Calvin und die Frage nach dem Eigentum

Die Gaben Gottes „frei und gütig“ mit anderen teilen

Ein Artikel aus dem Evangelischen Soziallexikon zu Calvins Auslegung von Apostelgeschichte 4,34: „... denn wer von ihnen Äcker oder Häuser besaß, verkaufte sie und brachte das Geld für das Verkaufte.“

Darf ein Christ privates Eigentum besitzen?

Was antwortet Calvin auf diese urchristliche Frage?

Wie Luther und die lutherischen Bekenntnisse (CA Art. XVI und Konkordienformel Art. 12-13) hat auch Calvin (1509-1564) (und die ref. Bekenntnisschriften) es für ein natürliches Recht des Menschen gehalten, Eigentum zu besitzen. So wendet sich Calvin etwa in der Auslegung von Apg. 4,34 gegen die Meinung der Wiedertäufer, die aus der Haltung der Urgemeinde die »wahnsinnige Folgerung ziehen, daß Privatbesitz unter Christen unerlaubt sei«. Vielmehr ist das Eigentum ein »durch Gottes Güte und zu unserem Besten« gegebenes Leben, über das der Mensch einmal Rechenschaft ablegen muß. Deshalb warnt Calvin vor sinnlosem Luxus. Er ist freilich nicht der Meinung, »daß man das äußere Gut nur insoweit gebrauchen dürfe, als es die unbedingte Notwendigkeit erfordert«. Die Güter der Erde sind vielmehr auch zur Freude gegeben. So lehnt Calvin jede unnatürliche Engherzigkeit ab – aber zugleich mahnt er zu »Enthaltsamkeit, Nüchternheit, Mäßigkeit und Selbstbescheidung« im Gebrauch des Eigentums und warnt vor »stolzem Überfluß, Prahlerei und eitlem Wesen«. Vor allem aber gilt, daß jede Verwendung unserer Güter in der Liebe geschehen muß, daß man die Gaben Gottes »frei und gütig« mit anderen teilt, ja das »Eigene dem Nächsten unterordnet« und des Nächsten Nutzen fördert. Das Almosen als verdienstliche Leistung und den Bettel hat Calvin ebenso abgelehnt wie Luther. Statt dessen hat er in den reformierten Kirchen durch das Amt der Diakonen für die Durchführung einer geordneten Armenpflege gesorgt.

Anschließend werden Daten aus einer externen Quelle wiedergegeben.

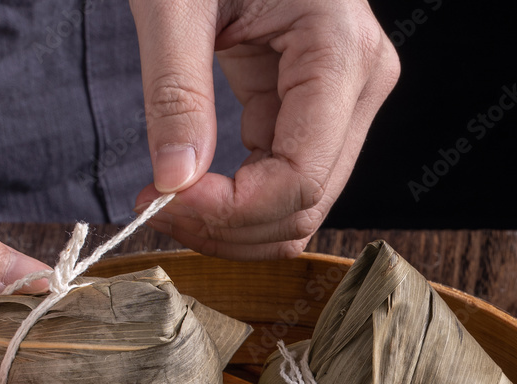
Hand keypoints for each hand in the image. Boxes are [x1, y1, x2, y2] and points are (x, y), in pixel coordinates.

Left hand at [129, 0, 399, 258]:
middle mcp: (359, 85)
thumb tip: (175, 182)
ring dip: (232, 226)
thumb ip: (175, 92)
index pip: (299, 182)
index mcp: (339, 52)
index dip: (231, 213)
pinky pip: (283, 185)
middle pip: (304, 208)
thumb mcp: (175, 0)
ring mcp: (344, 102)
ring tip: (168, 199)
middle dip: (228, 228)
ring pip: (299, 210)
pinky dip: (236, 203)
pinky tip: (189, 187)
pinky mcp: (316, 110)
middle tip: (157, 207)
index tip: (162, 200)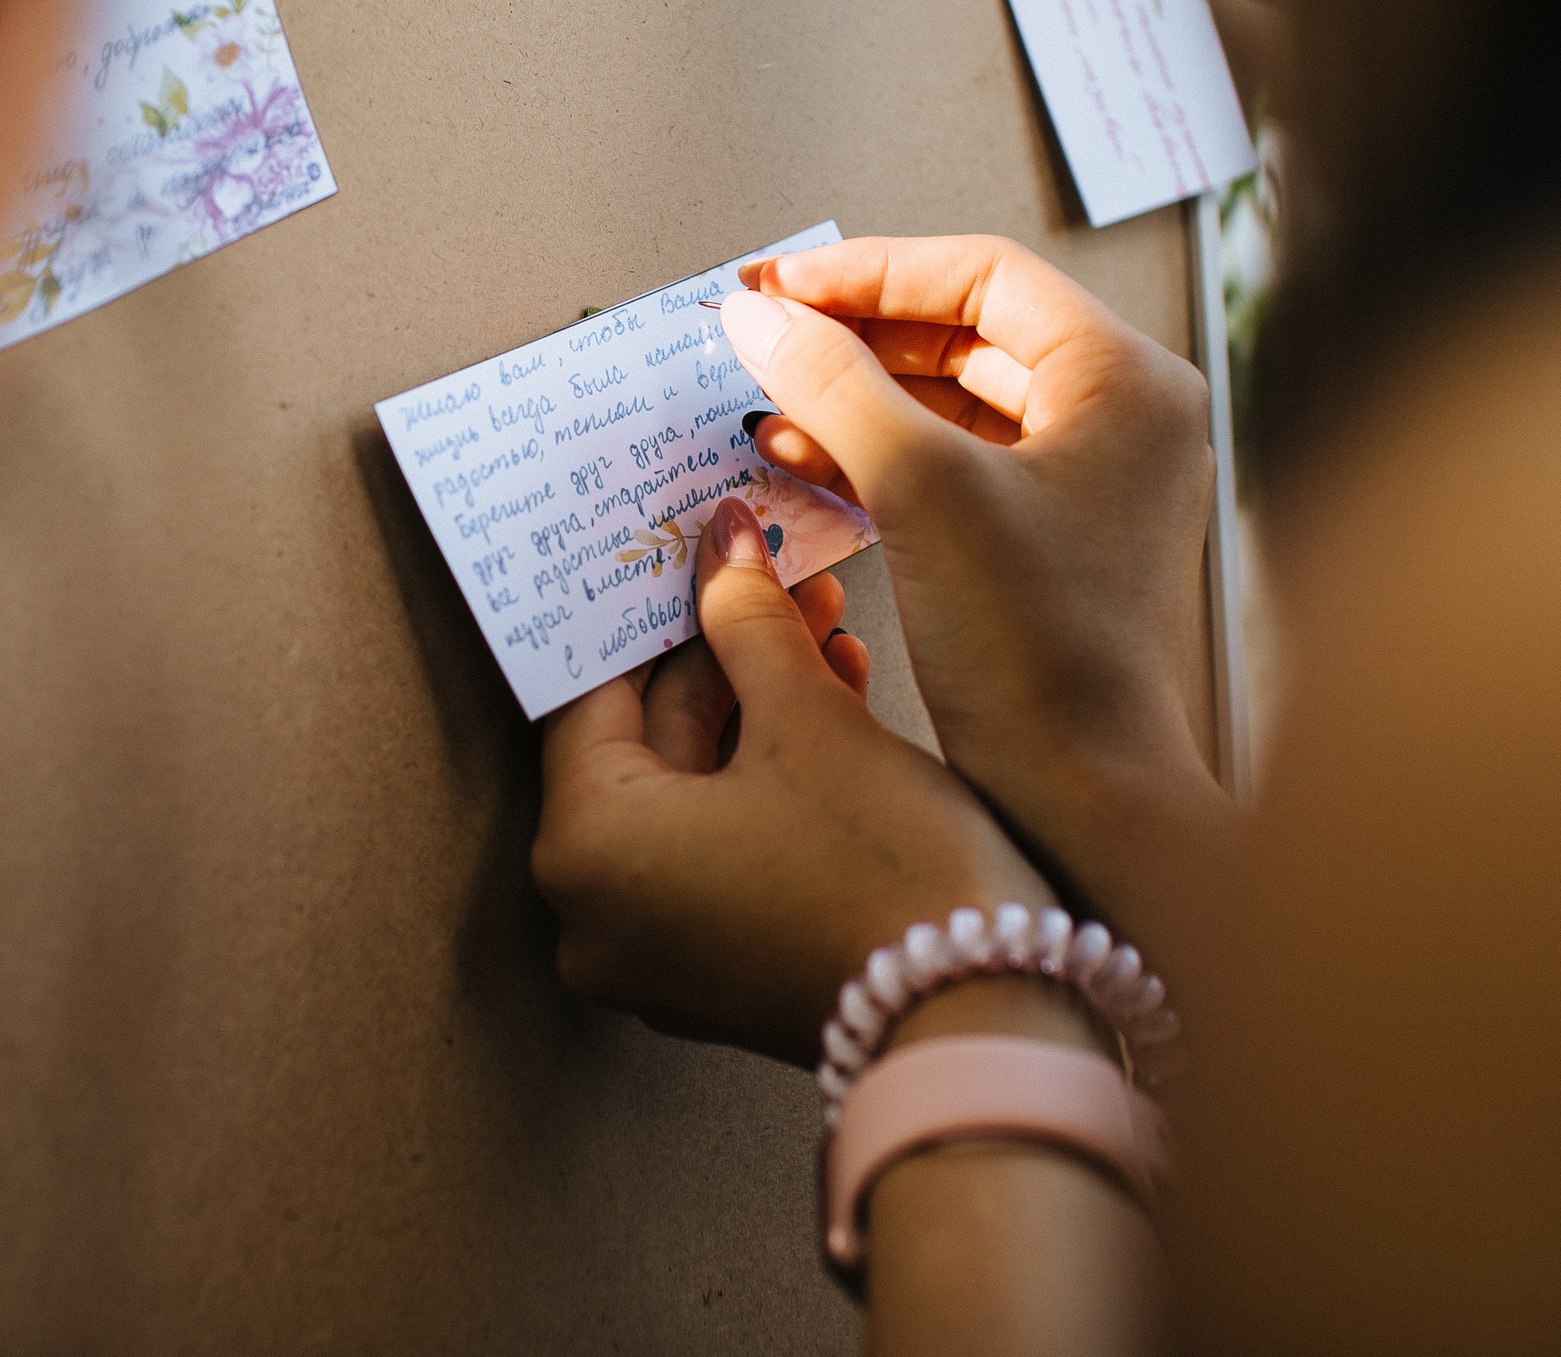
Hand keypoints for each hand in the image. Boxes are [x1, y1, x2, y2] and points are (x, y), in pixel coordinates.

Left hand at [534, 499, 1082, 1066]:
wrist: (976, 1016)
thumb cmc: (881, 869)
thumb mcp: (808, 719)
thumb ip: (746, 619)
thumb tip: (721, 543)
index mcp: (584, 849)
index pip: (588, 696)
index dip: (647, 614)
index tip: (685, 554)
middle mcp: (593, 913)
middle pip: (644, 745)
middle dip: (722, 655)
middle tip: (778, 578)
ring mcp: (653, 952)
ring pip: (691, 792)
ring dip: (757, 707)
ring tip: (826, 626)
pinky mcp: (715, 970)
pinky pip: (718, 846)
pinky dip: (765, 779)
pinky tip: (834, 699)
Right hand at [718, 236, 1231, 963]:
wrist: (1086, 799)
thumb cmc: (1043, 655)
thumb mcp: (921, 492)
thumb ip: (832, 384)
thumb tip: (759, 315)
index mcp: (1125, 381)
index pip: (984, 276)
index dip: (869, 274)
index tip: (780, 288)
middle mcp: (1122, 420)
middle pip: (965, 335)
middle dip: (854, 340)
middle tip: (763, 340)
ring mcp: (1090, 484)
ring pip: (953, 406)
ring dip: (855, 404)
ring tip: (765, 413)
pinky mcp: (1051, 544)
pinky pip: (954, 471)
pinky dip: (879, 464)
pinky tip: (802, 471)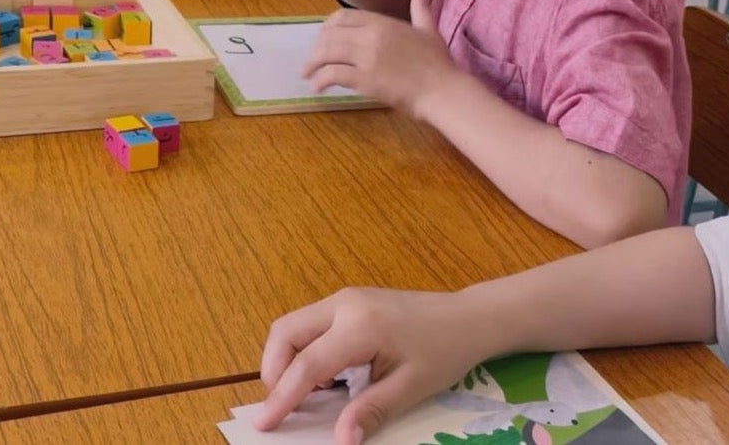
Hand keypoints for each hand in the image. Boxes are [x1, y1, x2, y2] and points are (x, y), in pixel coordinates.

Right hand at [255, 287, 483, 442]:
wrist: (466, 318)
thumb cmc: (442, 352)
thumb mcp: (409, 388)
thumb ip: (370, 411)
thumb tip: (339, 441)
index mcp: (360, 326)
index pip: (308, 364)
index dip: (282, 396)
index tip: (262, 424)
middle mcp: (344, 304)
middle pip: (286, 332)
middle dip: (273, 370)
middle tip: (283, 406)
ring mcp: (346, 298)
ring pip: (294, 324)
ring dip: (286, 359)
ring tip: (306, 394)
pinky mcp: (349, 301)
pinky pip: (310, 323)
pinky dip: (303, 349)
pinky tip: (326, 375)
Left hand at [302, 0, 452, 115]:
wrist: (442, 90)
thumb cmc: (437, 62)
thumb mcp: (429, 28)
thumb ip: (421, 7)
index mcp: (383, 22)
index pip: (343, 16)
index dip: (328, 26)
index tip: (324, 37)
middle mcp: (370, 36)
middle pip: (330, 34)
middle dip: (317, 47)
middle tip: (313, 59)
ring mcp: (366, 58)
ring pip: (327, 53)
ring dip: (313, 63)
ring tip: (308, 74)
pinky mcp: (364, 80)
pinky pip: (333, 75)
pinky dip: (320, 80)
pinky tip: (318, 87)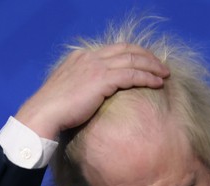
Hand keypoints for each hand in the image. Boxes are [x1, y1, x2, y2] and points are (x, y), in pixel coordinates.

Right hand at [14, 43, 169, 139]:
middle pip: (127, 50)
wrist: (44, 113)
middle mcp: (90, 57)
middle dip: (147, 56)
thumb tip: (88, 95)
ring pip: (133, 60)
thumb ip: (80, 86)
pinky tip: (157, 83)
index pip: (113, 49)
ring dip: (152, 66)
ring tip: (165, 74)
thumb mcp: (66, 90)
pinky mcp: (102, 79)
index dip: (133, 54)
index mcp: (81, 57)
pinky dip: (147, 77)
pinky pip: (132, 75)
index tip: (144, 62)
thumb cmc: (53, 110)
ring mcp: (96, 66)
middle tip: (160, 66)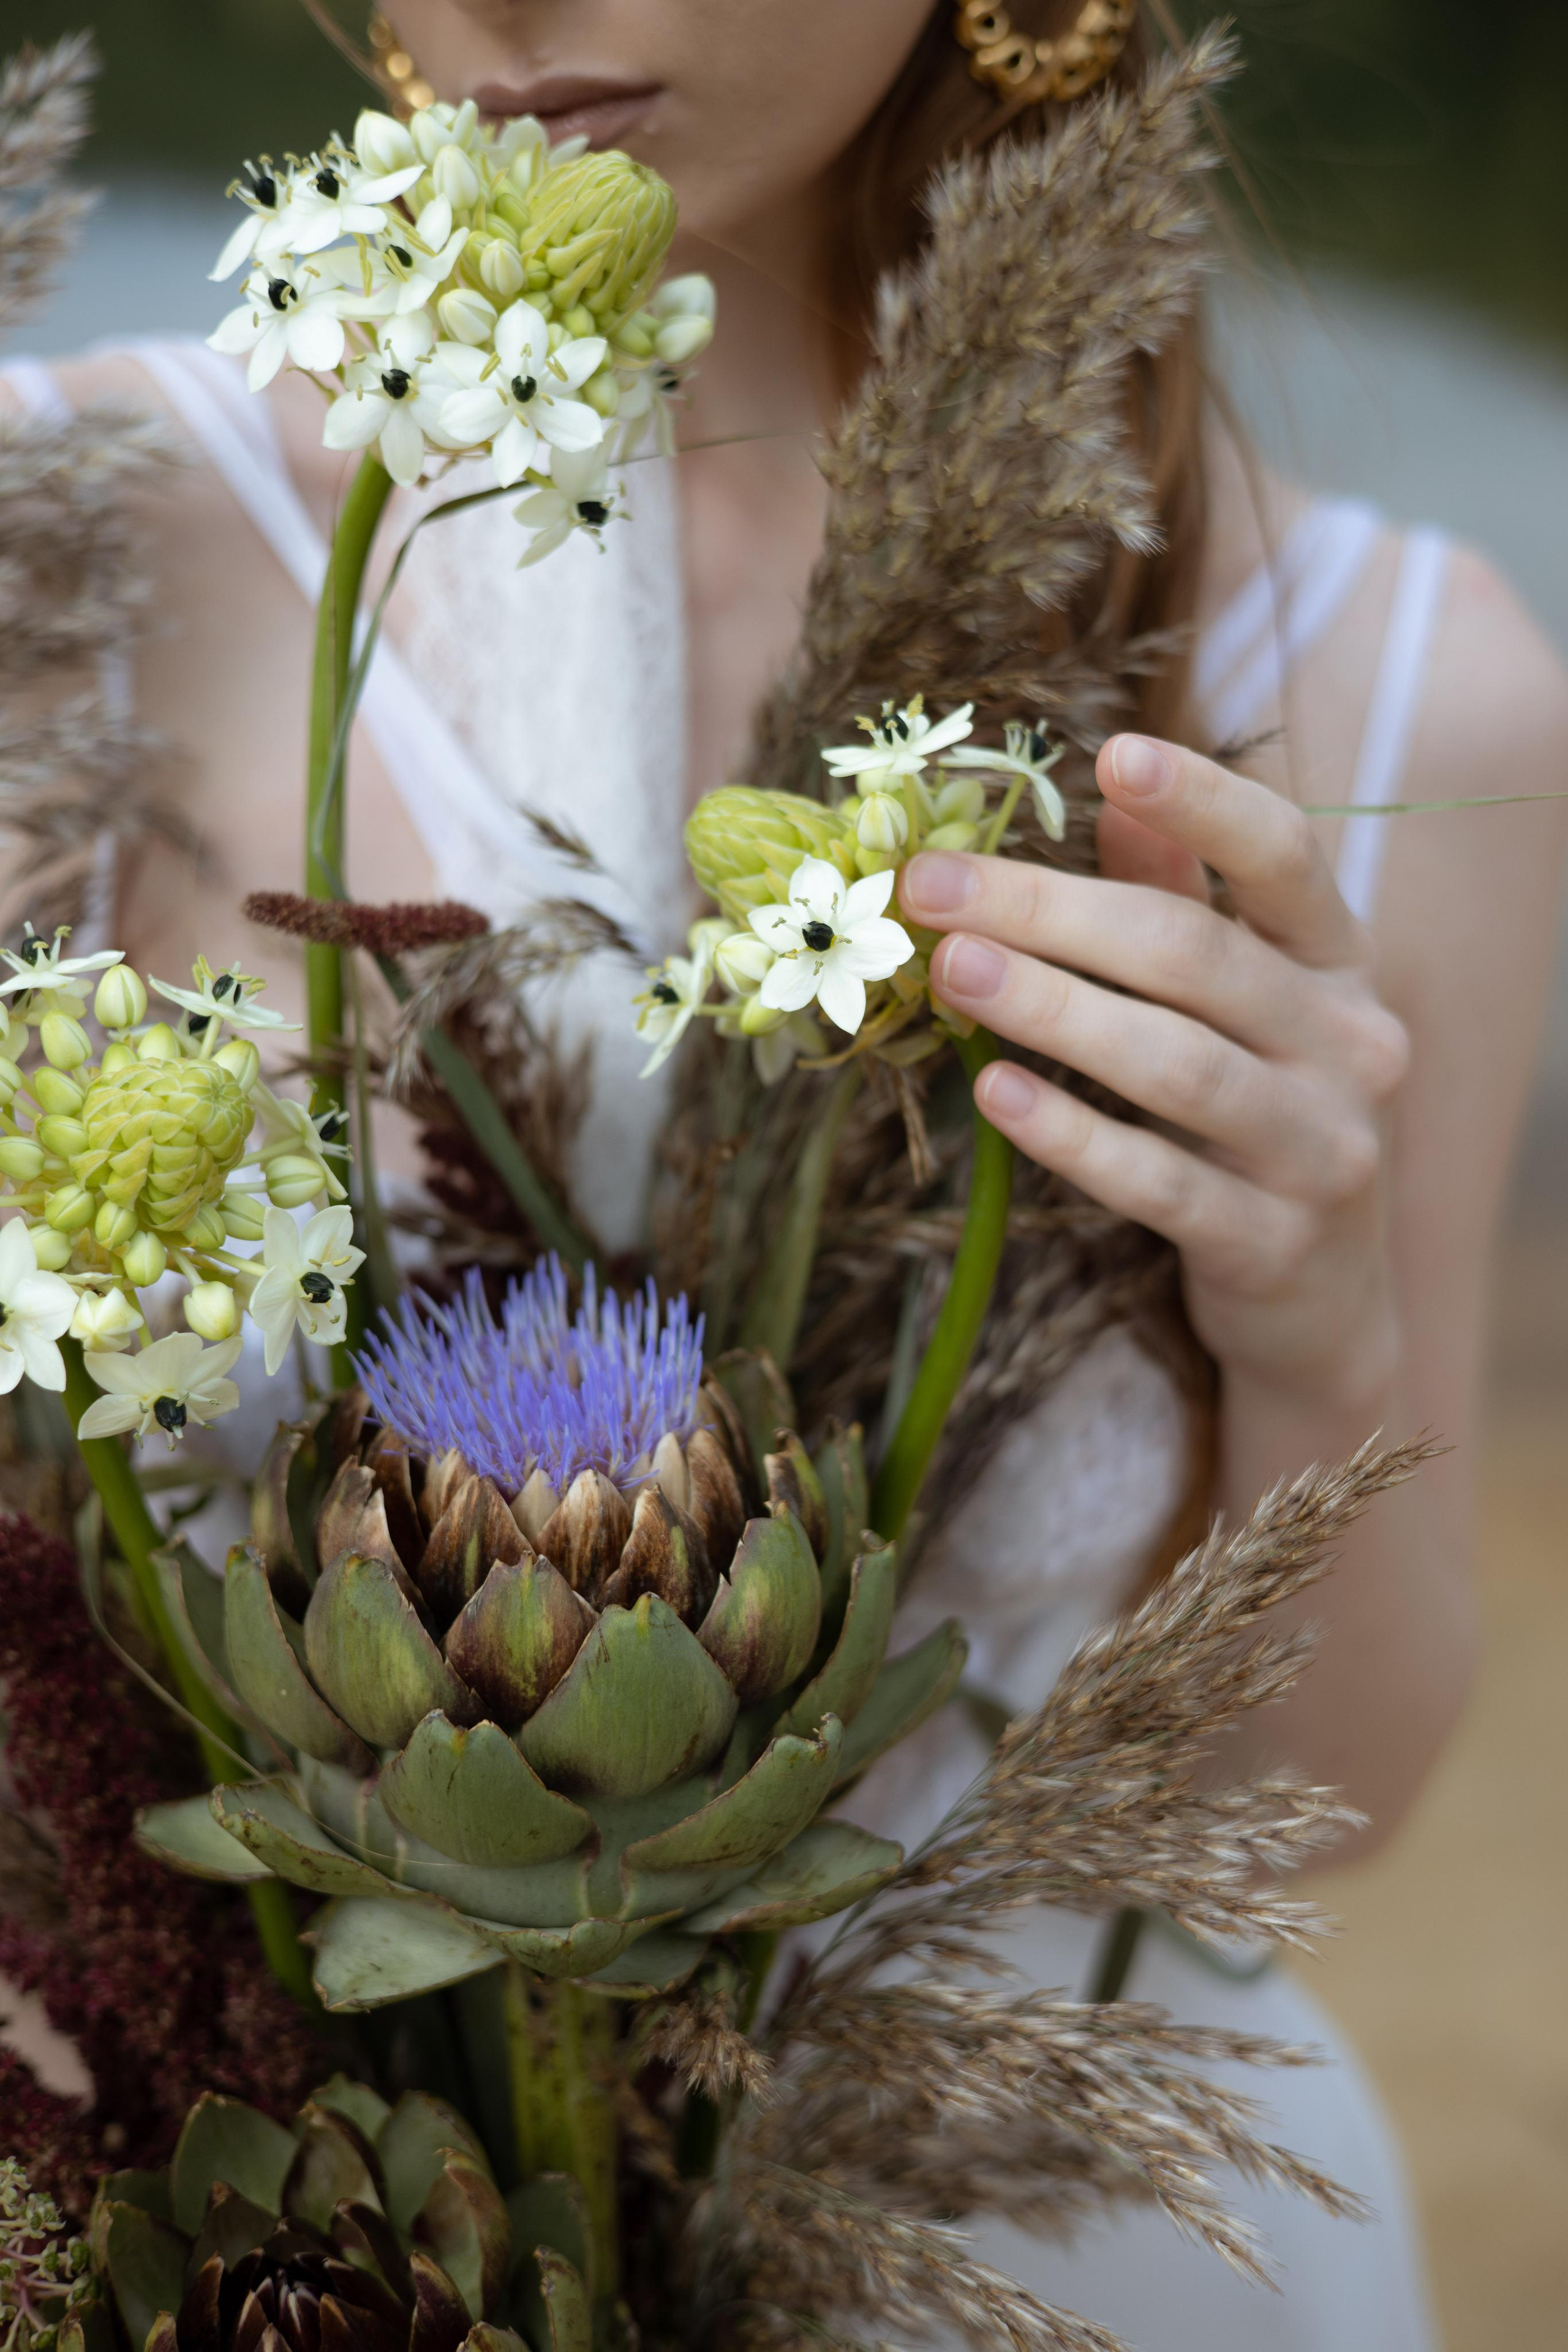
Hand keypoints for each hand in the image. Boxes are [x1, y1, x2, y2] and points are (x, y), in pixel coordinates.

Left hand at [898, 734, 1411, 1410]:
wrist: (1323, 1301)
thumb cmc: (1259, 1117)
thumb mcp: (1245, 1006)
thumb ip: (1186, 904)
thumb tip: (1110, 807)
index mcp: (1340, 964)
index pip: (1286, 857)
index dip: (1205, 803)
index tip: (1112, 754)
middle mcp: (1350, 1045)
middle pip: (1195, 957)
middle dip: (1054, 912)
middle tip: (933, 886)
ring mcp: (1321, 1150)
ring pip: (1177, 1066)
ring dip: (1053, 1011)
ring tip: (951, 970)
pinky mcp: (1272, 1245)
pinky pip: (1159, 1183)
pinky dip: (1072, 1136)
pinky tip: (993, 1095)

Die irdischen Güter sind uns dazu gegeben, daß wir daraus den Schöpfer erkennen und seine Freundlichkeit mit Danksagung beantworten. Der Gläubige darf im irdischen Besitz den Segen Gottes erkennen und soll sich durch ihn anleiten lassen, freudiger dem himmlischen Erbe zuzueilen. Er soll sich aber nicht durch ihn in das Erdenwesen verstricken lassen. Deshalb mahnt Calvin zu einer bescheidenen Lebensführung, »daß wir unseren Verhältnissen entsprechend von unserer Hände Arbeit leben«. Das Beispiel Abrahams zeigt, daß man nicht alles eigene Gut wegwerfen muß, um Gott nachfolgen zu können. Die Armut kann dem Menschen mehr Hindernis auf dem Weg zum Himmelreich bereiten als der Reichtum (Calvin zu 1. Mose 13,1). Und wenn den Frommen nicht immer irdisches Glück zuteil wird, so sollen sie daraus erkennen, daß der Segen Gottes deshalb ausgeblieben ist, »weil sie ihn durch eigene Schuld abgewehrt« haben (zu Psalm 128,2-3). So wird der irdische Segen zu einer Bestätigung der Erwählung Gottes, sein Fehlen zu einem Anlaß, seiner eigenen Fehler eingedenk zu werden. Aber während Calvin (Institutio III 24,4-5) ausdrücklich betont, daß wir die Gewißheit unserer Erwählung nicht in uns selbst, sondern nur in Christus finden können, ist im späteren Calvinismus manchmal die Meinung entstanden, der Christ könne aus dem äußeren Erfolg seiner Erwählung gewiß werden.

Aus: Hanns Meyer, Artikel »Eigentum im AT, NT, bei den Kirchenvätern, Luther und Calvin«, in: Evangelisches Soziallexikon, hrsg. v. Friedrich Karrenberg, Stuttgart 1954, S. 279f.